I’m no more fluent in philosophy than Norwegian or Swedish. I signed up for a philosophy course in college, but if a lecture falls at 8 a.m., does it make a sound? Not that I recall.
Aristotle, Descartes and the rest aren’t wholly unknown names, but I’m on much firmer footing when it comes to debating Mays and Aaron or differentiating Stiles from Catchings.
That also holds true for Søren Kierkegaard, who I’ve spent more time thinking about in the last month than the preceding four decades. The Danish philosopher came up often in the cultural histories of Scandinavians and the Nordic region that I read before a trip to Sweden and Norway. Previously, the name triggered little more than a vague connotation with the sort of melancholic bleakness that pervades Nordic crime fiction. As usual, a fuller picture of his times and work made me curious for more.
I just didn’t expect to run into him at Skansen Kronan, the 17th century fortress that sits atop a hill overlooking much of Gothenburg.
I never recall feeling uncomfortable with heights as a kid. Maybe that’s just memory editing, but I remember loving all towers, observation decks, gondolas, etc. I could—and did—ride roller coasters from the time an amusement park opened until last call. But somewhere along the way, increasingly over the past 10-to-15 years, I’ve grown decidedly skittish at even the suggestion of open, elevated spaces. In Edmonton a couple of years ago, I forced myself to walk across the Waterdale Bridge, which soars over a ravine. But I couldn’t bring myself to pause long enough to take a photo, unsure I could get my legs in motion again.
It’s an irrational fear (maybe most are). As best I can tell, it’s not specifically a fear of falling. Nor is it height alone—the steerage seats are the only part of flying that bothers me. It’s just an overwhelming sensation of openness on too many sides that leaves me frozen.
Those are the physical manifestations, but it feels somehow more all-consuming. Perhaps life feels naturally limitless when you’re young, so the boundlessness of height is the world as it should be. Whereas with age, as I become ever more aware of the limitations of time and possibility, those same open heights somehow feel more daunting, even threatening.
More to the point, perhaps the boundless physical space forces me to confront such a pure distillation of my own fears about the limits of time and possibility that I short circuit.

On this particular day, it hit me walking to the top of the path leading to the Skansen Kronan. The paved path was steep—the sort of path cut centuries ago when no one from health and safety needed to sign off. It was a cold, wet and windy morning, and as these things go in Gothenburg in January, still a long way from dawn offering any natural light. So, not ideal conditions for a stroll. But this also wasn’t the final ascent on Everest. It was maybe five minutes and half a dozen switchbacks. No big deal. But with each turn, and for reasons that had nothing to do with the incline, the next step was harder and harder to take.

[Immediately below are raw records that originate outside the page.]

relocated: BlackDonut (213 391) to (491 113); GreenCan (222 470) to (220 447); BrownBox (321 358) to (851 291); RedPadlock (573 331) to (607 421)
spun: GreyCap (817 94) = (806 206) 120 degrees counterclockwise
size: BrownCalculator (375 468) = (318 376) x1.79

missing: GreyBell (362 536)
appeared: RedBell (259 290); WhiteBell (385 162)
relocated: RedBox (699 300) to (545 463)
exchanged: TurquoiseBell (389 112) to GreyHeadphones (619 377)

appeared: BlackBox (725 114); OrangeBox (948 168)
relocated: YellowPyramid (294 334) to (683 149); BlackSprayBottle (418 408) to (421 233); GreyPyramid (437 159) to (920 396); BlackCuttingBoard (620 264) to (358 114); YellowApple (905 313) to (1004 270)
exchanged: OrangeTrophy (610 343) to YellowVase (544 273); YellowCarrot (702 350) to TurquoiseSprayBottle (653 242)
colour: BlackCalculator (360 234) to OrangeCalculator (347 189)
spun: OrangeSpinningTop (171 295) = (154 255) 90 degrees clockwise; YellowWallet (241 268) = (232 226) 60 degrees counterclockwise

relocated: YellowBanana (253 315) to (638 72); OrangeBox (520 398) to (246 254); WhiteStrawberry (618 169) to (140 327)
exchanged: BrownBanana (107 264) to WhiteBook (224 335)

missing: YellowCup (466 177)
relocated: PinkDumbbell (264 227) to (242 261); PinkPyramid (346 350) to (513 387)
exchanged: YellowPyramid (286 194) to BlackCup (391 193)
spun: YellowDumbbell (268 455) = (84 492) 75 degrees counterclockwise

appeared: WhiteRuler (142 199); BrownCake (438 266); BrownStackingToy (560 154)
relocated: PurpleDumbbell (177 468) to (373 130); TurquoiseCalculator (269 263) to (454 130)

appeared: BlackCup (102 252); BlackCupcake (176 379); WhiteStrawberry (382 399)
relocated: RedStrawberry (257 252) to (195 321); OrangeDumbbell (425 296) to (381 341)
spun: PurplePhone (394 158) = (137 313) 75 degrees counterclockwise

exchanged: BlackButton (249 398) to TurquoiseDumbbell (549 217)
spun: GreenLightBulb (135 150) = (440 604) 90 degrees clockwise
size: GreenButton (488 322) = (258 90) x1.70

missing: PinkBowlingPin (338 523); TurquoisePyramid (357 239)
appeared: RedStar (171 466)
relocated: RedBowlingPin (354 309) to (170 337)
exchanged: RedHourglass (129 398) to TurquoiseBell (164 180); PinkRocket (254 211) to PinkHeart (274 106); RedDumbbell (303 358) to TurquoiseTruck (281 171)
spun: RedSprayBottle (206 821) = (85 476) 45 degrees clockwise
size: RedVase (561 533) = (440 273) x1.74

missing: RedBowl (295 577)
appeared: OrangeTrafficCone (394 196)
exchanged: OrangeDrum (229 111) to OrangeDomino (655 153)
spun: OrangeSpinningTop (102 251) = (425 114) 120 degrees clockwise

Soon, even with the top in sight, it was too much. I knew I could push on. Ascending is always more manageable than descending. But I wasn’t sure I could force myself back down, and that was going to make it decidedly difficult to catch my train to Oslo later in the morning. Frustrated at missing a good view and a good picture, I turned around.
Maybe Kierkegaard had it right.
“Anxiety may be compared with dizziness. He whose eye happens to look down into the yawning abyss becomes dizzy. But what is the reason for this? It is just as much in his own eyes as in the abyss. … Hence, anxiety is the dizziness of freedom.”
Back on level ground, I set off in search of Café Husaren’s giant cinnamon rolls.
Because as philosophers go, I still find the greatest solace in Douglas Adams. There may be as many existential crises in the “long dark teatime of the soul” as there are in Kierkegaard’s universe. But the world feels more sensible with coffee and a bun.